At an emergency meeting yesterday in the offices of Agudath Israel of America, yeshiva menahalim from all over New York State gathered with askonim and legislators to discuss strategies to rally support for Governor Andrew Cuomo’s groundbreaking education tax credit bill.
Chaired by Rabbi Chaim Dovid Zwiebel, executive vice president of Agudath Israel, the meeting underscored the bill’s special benefits for yeshiva parents and called for vigorous community support to ensure it passes the state legislature in Albany next month.
“This is a historic development, a tremendous breakthrough that promises to be a game-changer,” Rabbi Zwiebel told over 50 menahalim from all parts of the state. Noting the decades-long advocacy of Agudath Israel for tuition assistance dating back to when Rabbi Moshe Sherer z’l, led the struggle, he called the current initiative “a brief window of opportunity – just three and a half weeks – that will end June 17.”
“The forces of opposition are already lining up,” he cautioned, citing the teachers unions and liberal media organs that have slammed the bill. There must be a counter effort powerful enough to push the proposal to victory, he said.
Governor Cuomo introduced his proposal, called the Parental Choice in Education Act, two weeks ago. The bill’s novel feature – a provision allowing qualifying parents to receive tuition aid directly from the government as tax refunds – took many by surprise.
“We knew beforehand that the bill the governor was about to introduce was about tax credits but we didn’t know the details. We were surprised at how far-reaching it was,” Rabbi Zwiebel said.
The single largest component of the governor’s bill earmarks $70 million as a tax credit for low-income parents. It awards $500 per child for whom parents pay tuition. The parents receive the money as a tax refund even if they earn too little to pay taxes. For example, a family of five children will get back $2,500 of their tuition payment when they file taxes.
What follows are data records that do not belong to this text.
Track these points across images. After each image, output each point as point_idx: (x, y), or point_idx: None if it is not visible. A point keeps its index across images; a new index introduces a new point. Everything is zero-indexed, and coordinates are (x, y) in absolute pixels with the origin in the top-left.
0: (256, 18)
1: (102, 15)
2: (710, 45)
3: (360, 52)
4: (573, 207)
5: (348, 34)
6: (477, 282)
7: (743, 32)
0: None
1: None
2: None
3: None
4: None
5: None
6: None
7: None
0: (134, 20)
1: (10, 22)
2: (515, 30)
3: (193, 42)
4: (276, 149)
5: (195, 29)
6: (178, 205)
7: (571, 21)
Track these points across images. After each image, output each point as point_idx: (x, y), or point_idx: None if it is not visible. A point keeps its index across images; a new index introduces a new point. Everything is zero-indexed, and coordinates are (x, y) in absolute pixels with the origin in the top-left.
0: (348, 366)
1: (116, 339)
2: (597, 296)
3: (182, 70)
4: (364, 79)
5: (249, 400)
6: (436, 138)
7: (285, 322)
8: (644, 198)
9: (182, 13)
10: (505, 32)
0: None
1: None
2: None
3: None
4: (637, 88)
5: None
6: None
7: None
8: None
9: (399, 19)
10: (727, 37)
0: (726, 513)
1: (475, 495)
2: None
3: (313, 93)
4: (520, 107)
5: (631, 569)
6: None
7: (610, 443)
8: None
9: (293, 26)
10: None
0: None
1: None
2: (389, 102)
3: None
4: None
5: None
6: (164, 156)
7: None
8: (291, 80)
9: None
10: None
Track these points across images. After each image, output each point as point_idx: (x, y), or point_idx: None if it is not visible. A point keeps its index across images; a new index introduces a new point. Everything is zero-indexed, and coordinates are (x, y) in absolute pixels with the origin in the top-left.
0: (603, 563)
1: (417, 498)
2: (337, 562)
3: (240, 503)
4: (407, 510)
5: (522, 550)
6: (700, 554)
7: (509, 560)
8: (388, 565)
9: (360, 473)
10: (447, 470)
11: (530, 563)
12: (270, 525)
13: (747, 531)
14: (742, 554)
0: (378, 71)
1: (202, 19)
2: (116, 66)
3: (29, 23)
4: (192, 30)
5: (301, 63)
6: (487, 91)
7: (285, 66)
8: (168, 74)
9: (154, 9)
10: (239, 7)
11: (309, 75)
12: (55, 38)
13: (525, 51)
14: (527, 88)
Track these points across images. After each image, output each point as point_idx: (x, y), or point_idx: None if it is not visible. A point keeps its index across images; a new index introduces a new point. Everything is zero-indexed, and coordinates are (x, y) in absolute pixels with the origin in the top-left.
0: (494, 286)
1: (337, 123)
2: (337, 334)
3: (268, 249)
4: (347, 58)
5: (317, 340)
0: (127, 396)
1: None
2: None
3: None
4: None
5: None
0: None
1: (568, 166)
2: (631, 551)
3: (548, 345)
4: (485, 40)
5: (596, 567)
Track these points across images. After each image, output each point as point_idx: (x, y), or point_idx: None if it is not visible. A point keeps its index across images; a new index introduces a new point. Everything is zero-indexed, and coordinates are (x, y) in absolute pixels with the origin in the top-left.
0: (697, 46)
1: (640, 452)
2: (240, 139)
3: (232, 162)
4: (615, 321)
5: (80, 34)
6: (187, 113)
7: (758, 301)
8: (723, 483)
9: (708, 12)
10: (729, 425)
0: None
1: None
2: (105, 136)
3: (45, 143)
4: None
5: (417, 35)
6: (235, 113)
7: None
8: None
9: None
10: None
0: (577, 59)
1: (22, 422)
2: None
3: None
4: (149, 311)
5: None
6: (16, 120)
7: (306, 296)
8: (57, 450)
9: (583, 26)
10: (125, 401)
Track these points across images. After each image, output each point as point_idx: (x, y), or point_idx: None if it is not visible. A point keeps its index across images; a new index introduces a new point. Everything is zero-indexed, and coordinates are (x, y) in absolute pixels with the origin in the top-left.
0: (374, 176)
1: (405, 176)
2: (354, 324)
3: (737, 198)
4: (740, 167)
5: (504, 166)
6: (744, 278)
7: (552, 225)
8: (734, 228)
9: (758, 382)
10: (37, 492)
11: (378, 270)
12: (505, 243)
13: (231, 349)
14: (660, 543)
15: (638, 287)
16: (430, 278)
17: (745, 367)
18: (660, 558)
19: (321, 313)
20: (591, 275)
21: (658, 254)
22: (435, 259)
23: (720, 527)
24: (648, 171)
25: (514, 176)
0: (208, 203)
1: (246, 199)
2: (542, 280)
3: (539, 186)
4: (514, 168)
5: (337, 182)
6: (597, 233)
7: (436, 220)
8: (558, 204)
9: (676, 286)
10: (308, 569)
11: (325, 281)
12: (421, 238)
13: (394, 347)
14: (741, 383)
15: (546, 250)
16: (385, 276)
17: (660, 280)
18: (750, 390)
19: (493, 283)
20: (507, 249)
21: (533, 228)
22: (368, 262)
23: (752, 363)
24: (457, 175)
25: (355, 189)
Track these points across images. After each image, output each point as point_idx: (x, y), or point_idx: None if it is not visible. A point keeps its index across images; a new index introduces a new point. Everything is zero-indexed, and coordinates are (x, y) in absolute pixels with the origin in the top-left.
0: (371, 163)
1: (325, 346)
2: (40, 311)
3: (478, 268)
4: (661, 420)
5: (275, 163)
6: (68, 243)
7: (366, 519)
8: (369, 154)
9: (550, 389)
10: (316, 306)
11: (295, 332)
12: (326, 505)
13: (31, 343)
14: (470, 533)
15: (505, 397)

In addition, the bill provides for $50 million in tax credits for donations to scholarship funds benefiting low and middle income nonpublic school students.
In an atmosphere charged with the sense of a momentous opportunity for the entire yeshiva community, speakers urged all menahalim to mobilize their respective parent bodies in a powerful advocacy effort. They emphasized that the current bill would represent a critical step in governmental empowerment of parental choice in education. To squander this opportunity would carry negative repercussions for the Torah community far beyond the current initiative.
Assemblyman Dov Hikind explained the urgent need for pro-activism, stressing that a grassroots campaign in the form of a massive stream of telephone calls, emails and letters could tip the balance in Albany, producing the numbers needed to pass the bill. He called on all yeshiva parents to make their voices heard. “Give your assemblymen the ammunition they need to fight for this bill,” he exhorted those in the room.
Assemblyman Phil Goldfeder, joining the conference by phone, noted that a similar tax credit bill aimed at easing the tuition burden of needy families had failed in March due to being linked with the controversial Dream Act that would grant illegal and undocumented immigrants the same access to government scholarships as citizens.
“Coupling” the two pieces of legislation doomed the tax credit bill, he said. De-coupling them is imperative and will clear the way for mustering more support in Albany for this bill. “Our political representatives in Albany must get the clear message from us that the tuition relief bill stands alone,” he advised.
Assemblyman Michael Simanowitz, also participating by phone, addressed the “militancy” of a vocal minority of 18-20 Assembly Democrats who oppose the bill. “We need our supporters in Albany to be more vigorous in their advocacy,” he said. “The only way to counter the forceful opposition is for our allies to be even more passionate about supporting it.”
The speakers noted the paramount role Yeshivas and parent populations can play in determining the fate of the bill by pouring energy into an advocacy campaign in Albany, where the Senate has already approved the bill and the Assembly is poised to vote on it in the coming weeks
“We’ve never seen such an opportunity before and we may never see it again,” urged Chaskel Bennet, member of Agudath Israel’s Board of Trustees. “There should be no mosad in Klal Yisroel and no parent who fails to act to take advantage of this Heaven sent opportunity.”
He reiterated the call for a massive email and phone campaign “minaar v’ad zakein, from across the religious spectrum,” to political representatives in Albany, demanding they come through for their constituents with passage of the historic bill.